South Asia

Over a million South Asian men served in the Indian Army during the First World War.  These soldiers came from modern-day Bangladesh, Bhutan, Burma (Myanmar), India, Nepal, Pakistan, and Sri Lanka. In 1914, Bangladesh ,Burma, India, and Pakistan were all called India. As well as troops, India contributed 170,000 animals (including horses, camels and mules), 3.7 tonnes of supplies and stores (including military hardware, cotton and grains), and by 1918-1919 its total net military expenditure amounted to £121.5 million. 

Active service 

© IWM art 2347 john daniel revel, sepoy, 14th sikhs

© IWM art 2347 john daniel revel, sepoy, 14th sikhs

Muslims, Sikhs and Hindus all fought during the War and saw active service as infantrymen, cavalrymen and in non-combatant roles. South Asian men served in France, Belgium, Gallipoli, Mesopotamia and East Africa.  Troops of the Indian Army made up half the attacking force at the Battle of Neuve Chapelle in 1915.

Writing home

Most South Asian soldiers did not read or write, so letters were usually written by scribes and then read aloud. The British Army had a team of censors that monitored letters being sent home but the soldiers quickly worked this out and resorted to coded language. Most codes were deciphered fairly easily however some more subtle ones would have eluded the censors. The chief censor produced a weekly report commenting on the contents of the letters. 

Sarojini Naidu - 1879–1949

Sarojini Naidu was a distinguished poet and spent much of her life campaigning for Indian independence. She was known as ‘the Nightingale of India’ and was the first Indian woman to be president of the National Congress. The Gift of India reflects Sarojini’s love for her country and reminds us of the sacrifices made during the First World War.


The British Indian Army tried to recruit from areas where they believed men were better suited to war. They preferred men from hilly, colder regions such as the Gurkhas, Punjabi Sikhs and Muslims, and Rajputs from what is now Northern India. They called people from these regions the ‘martial races’. 

Iwm art 2928 james mcbey. the wadi ali. one of the three passes ny which access to the judaean plateau is possible.

Iwm art 2928 james mcbey. the wadi ali. one of the three passes ny which access to the judaean plateau is possible.

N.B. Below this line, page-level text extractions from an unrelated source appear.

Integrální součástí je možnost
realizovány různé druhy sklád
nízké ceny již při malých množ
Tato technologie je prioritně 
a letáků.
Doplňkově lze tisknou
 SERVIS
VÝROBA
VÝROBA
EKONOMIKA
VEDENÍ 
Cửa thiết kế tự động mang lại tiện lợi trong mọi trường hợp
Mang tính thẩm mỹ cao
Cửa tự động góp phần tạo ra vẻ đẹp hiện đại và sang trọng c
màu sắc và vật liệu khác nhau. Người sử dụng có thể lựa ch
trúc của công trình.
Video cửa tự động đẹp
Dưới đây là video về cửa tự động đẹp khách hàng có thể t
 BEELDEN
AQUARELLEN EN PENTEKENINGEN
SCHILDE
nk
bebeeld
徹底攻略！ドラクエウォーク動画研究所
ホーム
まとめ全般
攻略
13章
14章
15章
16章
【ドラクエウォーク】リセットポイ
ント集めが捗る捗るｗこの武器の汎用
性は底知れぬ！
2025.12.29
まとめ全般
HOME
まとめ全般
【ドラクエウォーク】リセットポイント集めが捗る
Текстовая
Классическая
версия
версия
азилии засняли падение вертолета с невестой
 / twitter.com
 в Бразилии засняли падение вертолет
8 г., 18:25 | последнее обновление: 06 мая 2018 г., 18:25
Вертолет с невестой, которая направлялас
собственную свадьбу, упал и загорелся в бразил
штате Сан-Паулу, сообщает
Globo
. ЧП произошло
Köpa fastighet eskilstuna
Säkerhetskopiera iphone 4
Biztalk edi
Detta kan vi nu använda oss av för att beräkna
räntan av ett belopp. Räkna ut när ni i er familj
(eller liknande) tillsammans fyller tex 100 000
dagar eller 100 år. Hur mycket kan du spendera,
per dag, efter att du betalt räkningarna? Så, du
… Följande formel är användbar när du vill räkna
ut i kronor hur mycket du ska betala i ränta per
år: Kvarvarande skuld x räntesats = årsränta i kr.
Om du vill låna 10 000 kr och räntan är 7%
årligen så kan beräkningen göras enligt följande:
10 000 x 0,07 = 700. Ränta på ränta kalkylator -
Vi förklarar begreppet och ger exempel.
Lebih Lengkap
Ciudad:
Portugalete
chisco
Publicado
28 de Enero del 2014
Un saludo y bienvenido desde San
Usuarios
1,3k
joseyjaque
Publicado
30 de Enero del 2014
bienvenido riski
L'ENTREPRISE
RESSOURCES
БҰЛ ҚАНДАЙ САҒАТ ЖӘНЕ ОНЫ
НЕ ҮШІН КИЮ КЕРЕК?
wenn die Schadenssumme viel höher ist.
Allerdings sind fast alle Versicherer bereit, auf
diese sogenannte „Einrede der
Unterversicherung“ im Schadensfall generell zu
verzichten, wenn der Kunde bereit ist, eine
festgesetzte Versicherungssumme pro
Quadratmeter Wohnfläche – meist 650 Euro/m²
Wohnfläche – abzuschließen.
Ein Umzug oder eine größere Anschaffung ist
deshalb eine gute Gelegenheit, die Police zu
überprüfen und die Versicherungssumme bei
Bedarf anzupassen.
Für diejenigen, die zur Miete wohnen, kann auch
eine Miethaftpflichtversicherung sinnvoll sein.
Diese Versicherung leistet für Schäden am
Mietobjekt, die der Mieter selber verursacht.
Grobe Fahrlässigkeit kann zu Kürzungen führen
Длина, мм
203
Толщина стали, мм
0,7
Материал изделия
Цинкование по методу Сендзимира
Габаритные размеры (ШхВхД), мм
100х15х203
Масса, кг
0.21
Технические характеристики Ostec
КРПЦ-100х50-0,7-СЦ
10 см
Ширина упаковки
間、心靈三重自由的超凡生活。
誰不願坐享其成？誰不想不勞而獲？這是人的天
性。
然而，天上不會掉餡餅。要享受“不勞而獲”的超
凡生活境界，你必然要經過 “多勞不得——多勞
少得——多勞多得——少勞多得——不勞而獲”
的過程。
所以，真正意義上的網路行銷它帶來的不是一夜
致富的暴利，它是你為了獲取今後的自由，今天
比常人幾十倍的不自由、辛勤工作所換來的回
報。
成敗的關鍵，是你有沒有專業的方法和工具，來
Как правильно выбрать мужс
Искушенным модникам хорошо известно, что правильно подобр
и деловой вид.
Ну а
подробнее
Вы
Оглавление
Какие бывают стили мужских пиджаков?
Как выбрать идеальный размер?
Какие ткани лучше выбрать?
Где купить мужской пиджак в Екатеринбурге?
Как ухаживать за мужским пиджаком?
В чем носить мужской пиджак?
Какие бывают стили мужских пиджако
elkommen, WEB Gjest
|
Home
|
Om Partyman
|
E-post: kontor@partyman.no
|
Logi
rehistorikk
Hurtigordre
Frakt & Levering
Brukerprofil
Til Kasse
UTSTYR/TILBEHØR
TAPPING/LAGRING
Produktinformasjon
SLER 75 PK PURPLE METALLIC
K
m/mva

Men who the British did not view as ‘martial races’, served in non-combatant roles. They ensured food, water, and medical supplies arrived to the front line, and faced danger and death just like the fighting soldiers. About 600,000 South Asians served as non-combatants.  These included the Supply and Transport Corps, the Bengal Ambulance Corps, and the Pioneer units.

The Gift of India 

Is there ought you need that my hands withhold,

Rich gifts of raiment or grain or gold?

Lo! I have flung to the East and the West

Priceless treasures torn from my breast,

And yielded the sons of my stricken womb

To the drum-beats of the duty, the sabers of doom.

Gathered like pearls in their alien graves

Silent they sleep by the Persian waves,

Scattered like shells on Egyptian sands,

They lie with pale brows and brave, broken hands,

they are strewn like blossoms mown down by chance

On the blood-brown meadows of Flanders and France

Can ye measure the grief of the tears I weep

Or compass the woe of the watch I keep?

Or the pride that thrills thro' my heart's despair

And the hope that comforts the anguish of prayer?

And the far sad glorious vision I see

Of the torn red banners of victory?

when the terror and the tumult of hate shall cease

And life be refashioned on anvils of peace,

And your love shall offer memorial thanks

To the comrades who fought on the dauntless ranks,

And you honour the deeds of the dauntless ones,

Remember the blood of my martyred sons!